The demand for skilled data engineers in the AI sector has surged, with a 25% increase in job openings over the past year. As companies like Openai continue to push the boundaries of artificial intelligence, the need for experts who can design and manage complex data pipelines has become crucial. With the rise of remote work, candidates can now apply for roles that were previously inaccessible. Openai's commitment to AI research and deployment makes it an attractive employer for those passionate about AI. Before applying, candidates should be aware of the company's emphasis on statistical correctness, pragmatic solutions, and building trustworthy systems.

Job Description

About the Role

The Senior Data Engineer position at Openai is a critical role that involves designing, building, and managing data pipelines for the company's core experimentation platform. This platform powers product development, measurement, and decision-making across the organization. As a Senior Data Engineer, you will be working closely with various teams, including product, engineering, and infrastructure, to ensure that experiments are trustworthy, statistically rigorous, and scalable to the needs of frontier AI products.
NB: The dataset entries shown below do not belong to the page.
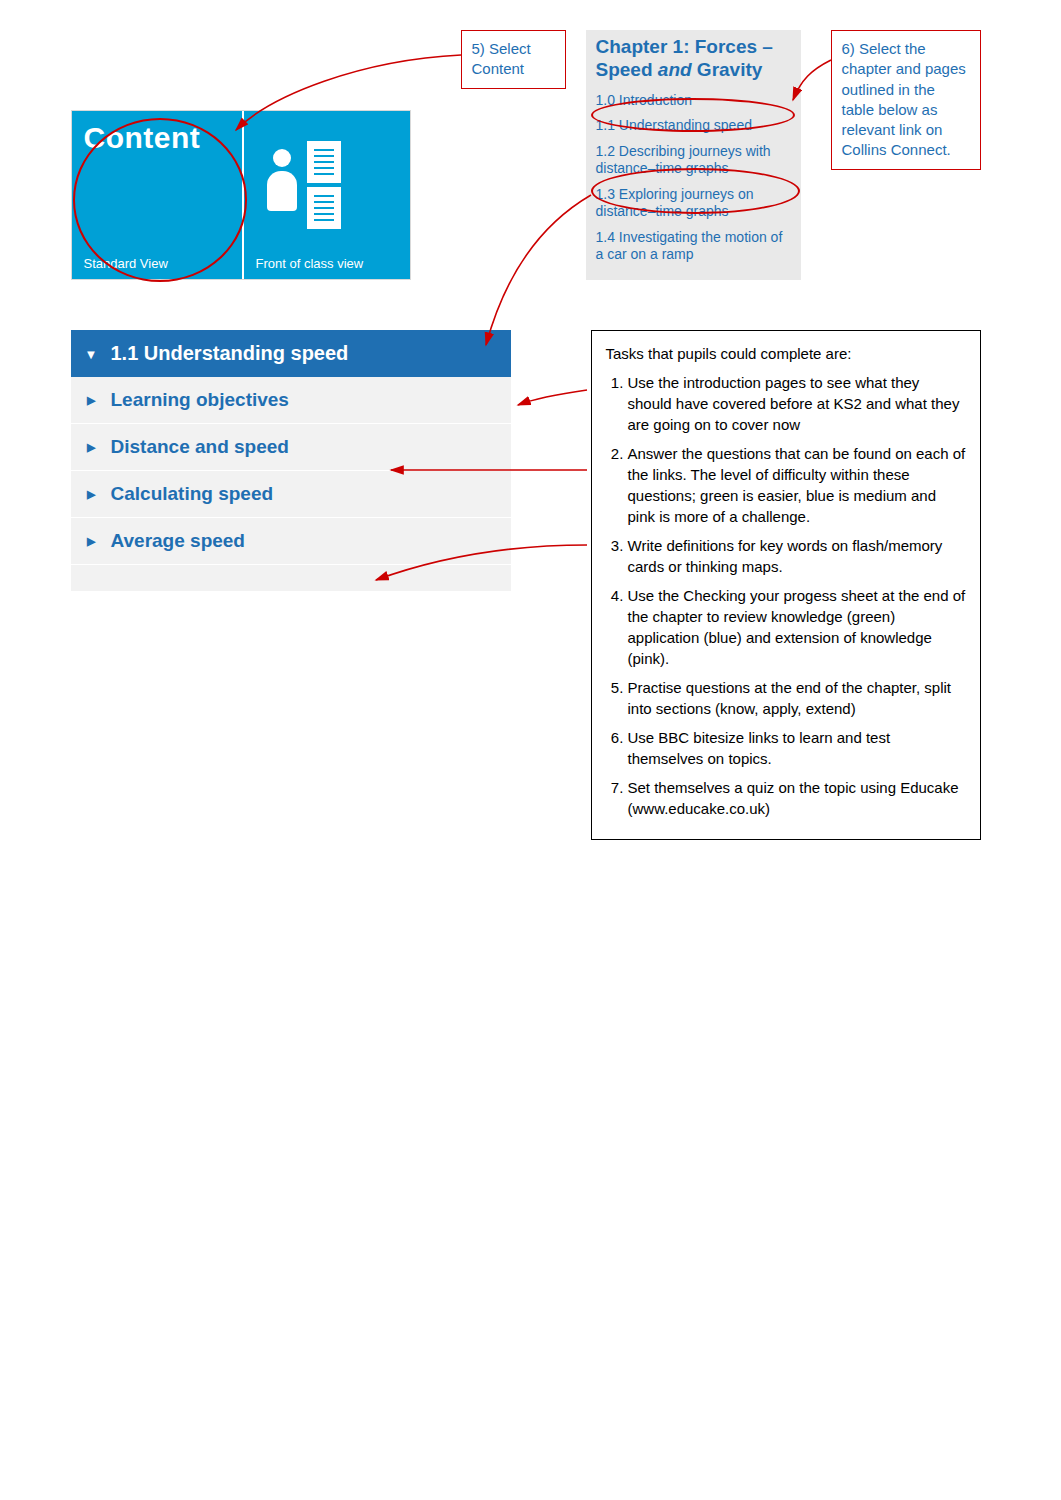5) Select Content
6) Select the chapter and pages outlined in the table below as relevant link on Collins Connect.
Content
Standard View
Front of class view
Chapter 1: Forces – Speed and Gravity
1.0 Introduction
1.1 Understanding speed
1.2 Describing journeys with distance–time graphs
1.3 Exploring journeys on distance–time graphs
1.4 Investigating the motion of a car on a ramp
1.1 Understanding speed
Learning objectives
Distance and speed
Calculating speed
Average speed
Tasks that pupils could complete are:
Use the introduction pages to see what they should have covered before at KS2 and what they are going on to cover now
Answer the questions that can be found on each of the links. The level of difficulty within these questions; green is easier, blue is medium and pink is more of a challenge.
Write definitions for key words on flash/memory cards or thinking maps.
Use the Checking your progess sheet at the end of the chapter to review knowledge (green) application (blue) and extension of knowledge (pink).
Practise questions at the end of the chapter, split into sections (know, apply, extend)
Use BBC bitesize links to learn and test themselves on topics.
Set themselves a quiz on the topic using Educake (www.educake.co.uk)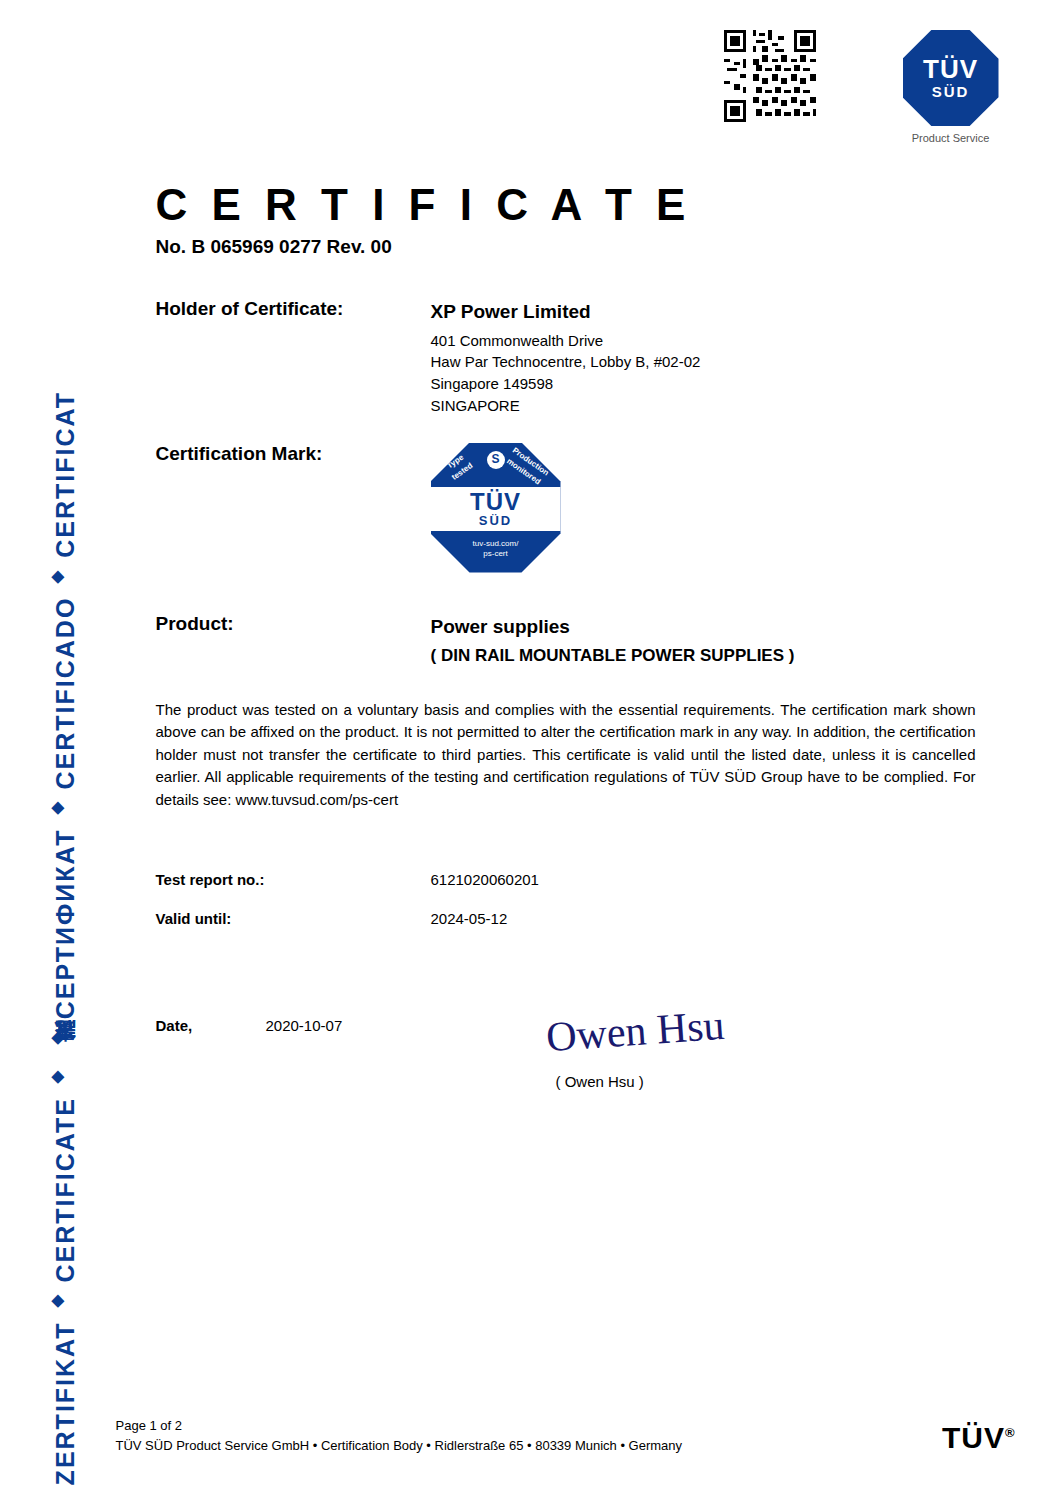ZERTIFIKAT ◆ CERTIFICATE ◆ 認證證書 ◆ СЕРТИФИКАТ ◆ CERTIFICADO ◆ CERTIFICAT
TÜV
SÜD
Product Service
C E R T I F I C A T E
No. B 065969 0277 Rev. 00
Holder of Certificate:
XP Power Limited
401 Commonwealth Drive
Haw Par Technocentre, Lobby B, #02-02
Singapore 149598
SINGAPORE
Certification Mark:
S
Type
tested
Production
monitored
TÜV
SÜD
tuv-sud.com/
ps-cert
Product:
Power supplies
( DIN RAIL MOUNTABLE POWER SUPPLIES )
The product was tested on a voluntary basis and complies with the essential requirements. The certification mark shown above can be affixed on the product. It is not permitted to alter the certification mark in any way. In addition, the certification holder must not transfer the certificate to third parties. This certificate is valid until the listed date, unless it is cancelled earlier. All applicable requirements of the testing and certification regulations of TÜV SÜD Group have to be complied. For details see: www.tuvsud.com/ps-cert
Test report no.:
6121020060201
Valid until:
2024-05-12
Date,
2020-10-07
Owen Hsu
( Owen Hsu )
Page 1 of 2
TÜV SÜD Product Service GmbH • Certification Body • Ridlerstraße 65 • 80339 Munich • Germany
TÜV®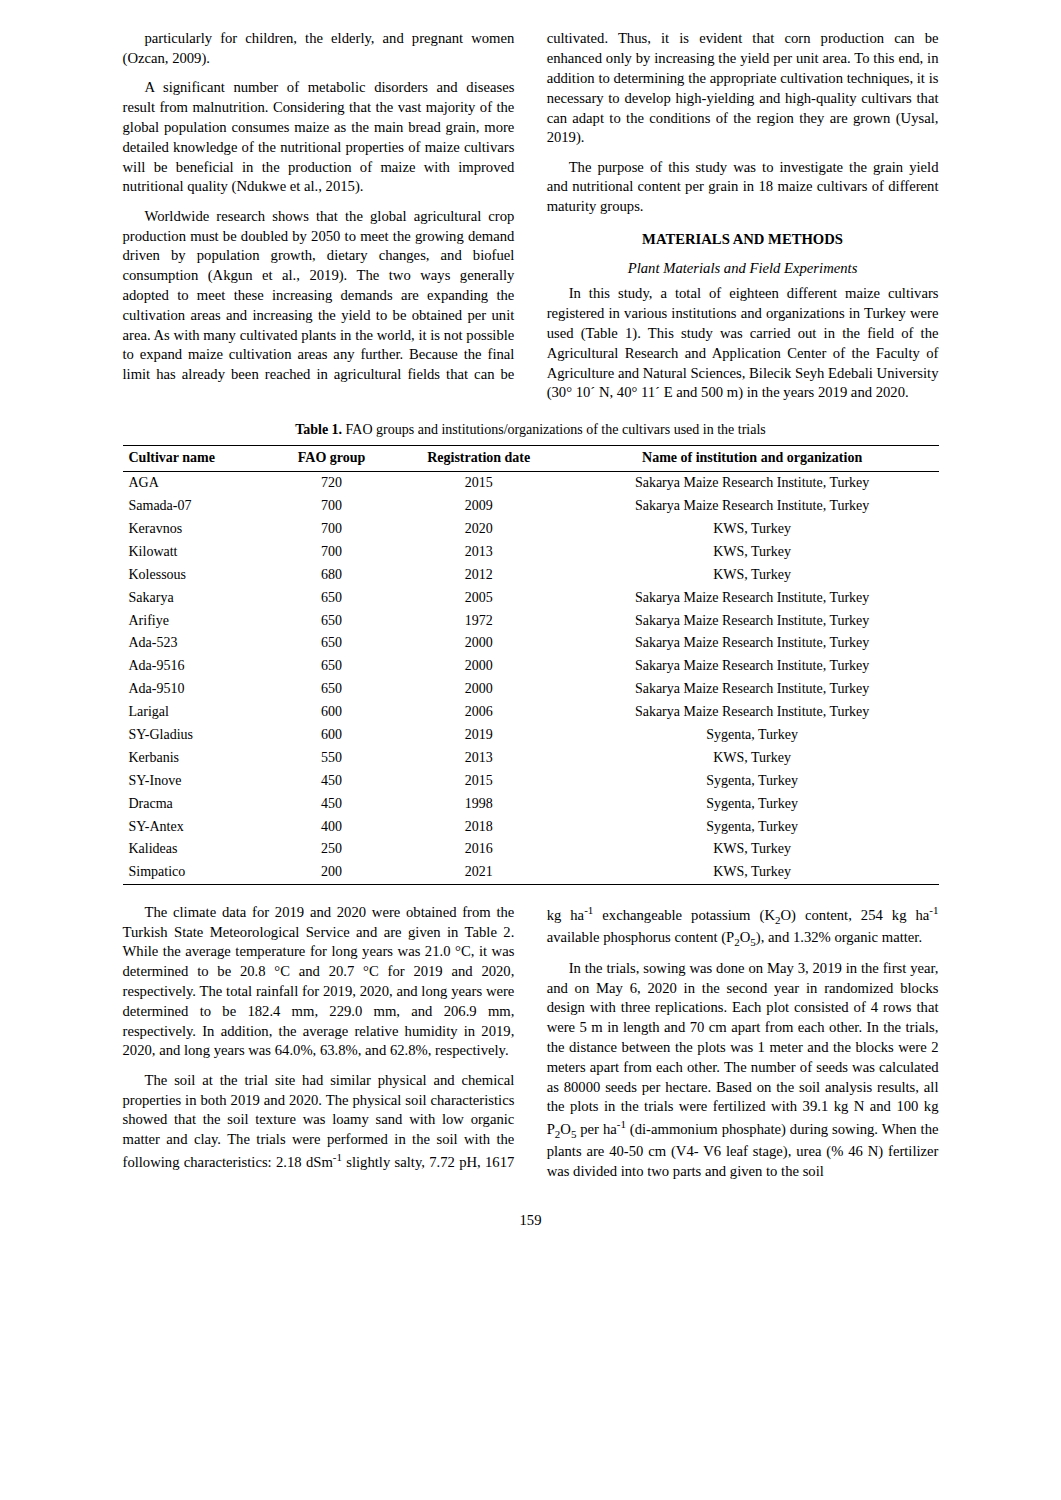particularly for children, the elderly, and pregnant women (Ozcan, 2009).
A significant number of metabolic disorders and diseases result from malnutrition. Considering that the vast majority of the global population consumes maize as the main bread grain, more detailed knowledge of the nutritional properties of maize cultivars will be beneficial in the production of maize with improved nutritional quality (Ndukwe et al., 2015).
Worldwide research shows that the global agricultural crop production must be doubled by 2050 to meet the growing demand driven by population growth, dietary changes, and biofuel consumption (Akgun et al., 2019). The two ways generally adopted to meet these increasing demands are expanding the cultivation areas and increasing the yield to be obtained per unit area. As with many cultivated plants in the world, it is not possible to expand maize cultivation areas any further. Because the final limit has already been reached in agricultural fields that can be cultivated. Thus, it is evident that corn production can be enhanced only by increasing the yield per unit area. To this end, in addition to determining the appropriate cultivation techniques, it is necessary to develop high-yielding and high-quality cultivars that can adapt to the conditions of the region they are grown (Uysal, 2019).
The purpose of this study was to investigate the grain yield and nutritional content per grain in 18 maize cultivars of different maturity groups.
Materials and Methods
Plant Materials and Field Experiments
In this study, a total of eighteen different maize cultivars registered in various institutions and organizations in Turkey were used (Table 1). This study was carried out in the field of the Agricultural Research and Application Center of the Faculty of Agriculture and Natural Sciences, Bilecik Seyh Edebali University (30° 10´ N, 40° 11´ E and 500 m) in the years 2019 and 2020.
Table 1. FAO groups and institutions/organizations of the cultivars used in the trials
| Cultivar name | FAO group | Registration date | Name of institution and organization |
| --- | --- | --- | --- |
| AGA | 720 | 2015 | Sakarya Maize Research Institute, Turkey |
| Samada-07 | 700 | 2009 | Sakarya Maize Research Institute, Turkey |
| Keravnos | 700 | 2020 | KWS, Turkey |
| Kilowatt | 700 | 2013 | KWS, Turkey |
| Kolessous | 680 | 2012 | KWS, Turkey |
| Sakarya | 650 | 2005 | Sakarya Maize Research Institute, Turkey |
| Arifiye | 650 | 1972 | Sakarya Maize Research Institute, Turkey |
| Ada-523 | 650 | 2000 | Sakarya Maize Research Institute, Turkey |
| Ada-9516 | 650 | 2000 | Sakarya Maize Research Institute, Turkey |
| Ada-9510 | 650 | 2000 | Sakarya Maize Research Institute, Turkey |
| Larigal | 600 | 2006 | Sakarya Maize Research Institute, Turkey |
| SY-Gladius | 600 | 2019 | Sygenta, Turkey |
| Kerbanis | 550 | 2013 | KWS, Turkey |
| SY-Inove | 450 | 2015 | Sygenta, Turkey |
| Dracma | 450 | 1998 | Sygenta, Turkey |
| SY-Antex | 400 | 2018 | Sygenta, Turkey |
| Kalideas | 250 | 2016 | KWS, Turkey |
| Simpatico | 200 | 2021 | KWS, Turkey |
The climate data for 2019 and 2020 were obtained from the Turkish State Meteorological Service and are given in Table 2. While the average temperature for long years was 21.0 °C, it was determined to be 20.8 °C and 20.7 °C for 2019 and 2020, respectively. The total rainfall for 2019, 2020, and long years were determined to be 182.4 mm, 229.0 mm, and 206.9 mm, respectively. In addition, the average relative humidity in 2019, 2020, and long years was 64.0%, 63.8%, and 62.8%, respectively.
The soil at the trial site had similar physical and chemical properties in both 2019 and 2020. The physical soil characteristics showed that the soil texture was loamy sand with low organic matter and clay. The trials were performed in the soil with the following characteristics: 2.18 dSm-1 slightly salty, 7.72 pH, 1617 kg ha-1 exchangeable potassium (K2O) content, 254 kg ha-1 available phosphorus content (P2O5), and 1.32% organic matter.
In the trials, sowing was done on May 3, 2019 in the first year, and on May 6, 2020 in the second year in randomized blocks design with three replications. Each plot consisted of 4 rows that were 5 m in length and 70 cm apart from each other. In the trials, the distance between the plots was 1 meter and the blocks were 2 meters apart from each other. The number of seeds was calculated as 80000 seeds per hectare. Based on the soil analysis results, all the plots in the trials were fertilized with 39.1 kg N and 100 kg P2O5 per ha-1 (di-ammonium phosphate) during sowing. When the plants are 40-50 cm (V4- V6 leaf stage), urea (% 46 N) fertilizer was divided into two parts and given to the soil
159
The Statsig team at Openai is responsible for building and operating the experimentation platform, and as a Senior Data Engineer, you will be a key member of this team. Your expertise in data engineering will be essential in shaping the future of experimentation in the AI era. You will have the opportunity to collaborate with researchers behind ChatGPT and help them train new models to deliver to users.

What You Will Do

Design, build, and manage data pipelines to power analyses, safety systems, and business decisions
Develop canonical datasets to track key product metrics, including user growth, engagement, and revenue
Work collaboratively with various teams to understand their data needs and provide solutions
Implement robust and fault-tolerant systems for data ingestion and processing
Participate in data architecture and engineering decisions, bringing your strong experience and knowledge to bear
Ensure the security, integrity, and compliance of data according to industry and company standards
Collaborate with researchers to train new models and deliver them to users
Design and implement data pipelines to support the growth of the company's products and services
Develop and maintain data quality checks to ensure the accuracy and reliability of the data

What We Are Looking For

3+ years of experience as a data engineer and 8+ years of software engineering experience (including data engineering)
Proficiency in at least one programming language commonly used in data engineering, such as Python, Scala, or Java
Experience with distributed processing technologies and frameworks, such as Hadoop, Flink, and distributed storage systems (e.g., HDFS, S3)
Expertise with ETL schedulers, such as Airflow, Dagster, or Prefect
Solid understanding of Spark and the ability to write, debug, and optimize Spark code
Experience with data architecture and engineering decisions
Strong knowledge of data security, integrity, and compliance
Ability to work collaboratively with various teams and communicate technical concepts effectively

Nice to Have

Experience with cloud-based data platforms, such as AWS or GCP
Knowledge of machine learning algorithms and their applications
Familiarity with containerization using Docker
Experience with agile development methodologies

Benefits and Perks

Competitive salary and benefits package
Opportunity to work with a cutting-edge AI research and deployment company
Collaborative and dynamic work environment
Professional development opportunities
Flexible work arrangements, including remote work options
Access to the latest technologies and tools
Comprehensive health insurance and other benefits
Generous paid time off and holiday schedule

How to Stand Out

Develop a strong understanding of data engineering concepts, including data pipelines, distributed processing, and data architecture.
Familiarize yourself with Openai's products and services, including ChatGPT, to understand the company's mission and vision.
Highlight your experience with ETL schedulers, Spark, and other relevant technologies in your resume and cover letter.
Prepare to discuss your approach to data security, integrity, and compliance, as these are critical aspects of the role.
Be prepared to collaborate with various teams and communicate technical concepts effectively during the interview process.
Research the company culture and values to ensure you are a good fit for the organization.
Consider creating a portfolio of your work, including examples of data pipelines and architectures you have designed and implemented, to demonstrate your skills and experience.

This is a remote position listed on WFA Digital, the platform for professionals who work from anywhere. Browse more remote jobs across all categories.